Compito assegnato A:
Riporta tali e quali le righe dei record, tutte quelle che vanno dalla prima fino alla riga che contiene "yellow triangle: moved 9 px right", compresa quest'ultima.

A poco più di tre anni dalla scomparsa di Ermanno Gorrieri, avvenuta - come si ricorderà - il 29 dicembre 2004, ci incontriamo oggi per rinnovarne - con l’annuale appuntamento della «Lettura», giunta alla sua terza edizione - la memoria e l’insegnamento.

Lo facciamo, al pari delle due precedenti edizioni, proponendo ancora una volta una riflessione pubblica sulla frontiera dell’uguaglianza, che ha rappresentato l’idea forza dell’infaticabile e multiforme impegno sociale, politico e di studioso di Gorrieri: del suo pensiero, come della sua concreta e operosa testimonianza di vita. La frontiera dell’uguaglianza, dunque. In primo luogo, perché coerente con la ragion d’essere stessa della «Fondazione per gli studi sociali» intitolata a Gorrieri, voluta per approfondirne la figura e l’insegnamento e, insieme, per proseguirne e svilupparne la ricerca e le idee nel campo delle politiche sociali. In particolare, delle politiche di contrasto della povertà e delle disuguaglianze economiche e sociali. Secondariamente, perché la problematica dell’uguaglianza, pur espunta dal confronto politico e culturale, è imposta dall’aggravarsi, anche nel nostro paese, della «forbice della disuguaglianza», o - per dirla con la terminologia propria di Gorrieri - della «scala delle disuguaglianze sociali», che le fonti statistiche e le analisi socio-economiche documentano in crescita, tanto da fare dell’Italia, nell’area dello sviluppo, uno dei paesi più disuguali al mondo, seconda solo agli Stati Uniti e alla Gran Bretagna.

Dati del compito:
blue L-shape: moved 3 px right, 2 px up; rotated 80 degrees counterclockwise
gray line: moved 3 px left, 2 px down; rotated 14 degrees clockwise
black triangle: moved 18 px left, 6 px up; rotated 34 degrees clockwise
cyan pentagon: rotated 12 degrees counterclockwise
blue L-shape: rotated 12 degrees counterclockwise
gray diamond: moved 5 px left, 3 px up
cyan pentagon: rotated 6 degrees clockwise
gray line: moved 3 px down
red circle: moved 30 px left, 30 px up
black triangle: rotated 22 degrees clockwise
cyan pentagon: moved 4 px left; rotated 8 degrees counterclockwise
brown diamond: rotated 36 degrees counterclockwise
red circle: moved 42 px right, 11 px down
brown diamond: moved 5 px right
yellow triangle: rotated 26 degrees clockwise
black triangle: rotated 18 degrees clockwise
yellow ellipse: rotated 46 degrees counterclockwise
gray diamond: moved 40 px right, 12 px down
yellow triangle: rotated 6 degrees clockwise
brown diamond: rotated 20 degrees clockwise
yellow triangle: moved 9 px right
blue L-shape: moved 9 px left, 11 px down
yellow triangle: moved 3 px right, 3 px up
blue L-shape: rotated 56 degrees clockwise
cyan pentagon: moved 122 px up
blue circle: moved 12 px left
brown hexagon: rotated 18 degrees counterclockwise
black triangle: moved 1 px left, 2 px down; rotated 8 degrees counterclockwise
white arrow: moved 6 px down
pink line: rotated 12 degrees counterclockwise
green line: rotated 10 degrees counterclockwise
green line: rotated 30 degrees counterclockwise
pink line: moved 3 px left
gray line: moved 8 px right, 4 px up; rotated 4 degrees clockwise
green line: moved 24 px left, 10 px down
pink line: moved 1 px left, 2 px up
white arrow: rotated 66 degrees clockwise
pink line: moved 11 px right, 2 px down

Compito assegnato B:
Nell'estratto su Gorrieri, trasforma in un elenco puntato il paragrafo che inizia con «Lo facciamo, al pari delle due precedenti edizioni», mantenendone i fatti principali.

Risposta corretta A:
blue L-shape: moved 3 px right, 2 px up; rotated 80 degrees counterclockwise
gray line: moved 3 px left, 2 px down; rotated 14 degrees clockwise
black triangle: moved 18 px left, 6 px up; rotated 34 degrees clockwise
cyan pentagon: rotated 12 degrees counterclockwise
blue L-shape: rotated 12 degrees counterclockwise
gray diamond: moved 5 px left, 3 px up
cyan pentagon: rotated 6 degrees clockwise
gray line: moved 3 px down
red circle: moved 30 px left, 30 px up
black triangle: rotated 22 degrees clockwise
cyan pentagon: moved 4 px left; rotated 8 degrees counterclockwise
brown diamond: rotated 36 degrees counterclockwise
red circle: moved 42 px right, 11 px down
brown diamond: moved 5 px right
yellow triangle: rotated 26 degrees clockwise
black triangle: rotated 18 degrees clockwise
yellow ellipse: rotated 46 degrees counterclockwise
gray diamond: moved 40 px right, 12 px down
yellow triangle: rotated 6 degrees clockwise
brown diamond: rotated 20 degrees clockwise
yellow triangle: moved 9 px right

Risposta corretta B:
- Come nelle due edizioni precedenti, l'incontro propone una riflessione pubblica sulla frontiera dell'uguaglianza. È l'idea forza dell'impegno sociale, politico e di studioso di Gorrieri, nel suo pensiero come nella sua testimonianza di vita.
- Il primo motivo è la coerenza con la ragion d'essere della «Fondazione per gli studi sociali» intitolata a Gorrieri. La Fondazione è nata per approfondirne la figura e l'insegnamento e per sviluppare la ricerca nelle politiche sociali, in particolare quelle contro la povertà e le disuguaglianze economiche e sociali.
- Il secondo motivo riguarda il tema dell'uguaglianza. Pur espunto dal confronto politico e culturale, è imposto dall'aggravarsi, anche in Italia, della «forbice della disuguaglianza», che Gorrieri chiamava «scala delle disuguaglianze sociali».
- Fonti statistiche e analisi socio-economiche documentano questa crescita. Nell'area dello sviluppo, l'Italia risulta uno dei paesi più disuguali al mondo, seconda solo a Stati Uniti e Gran Bretagna.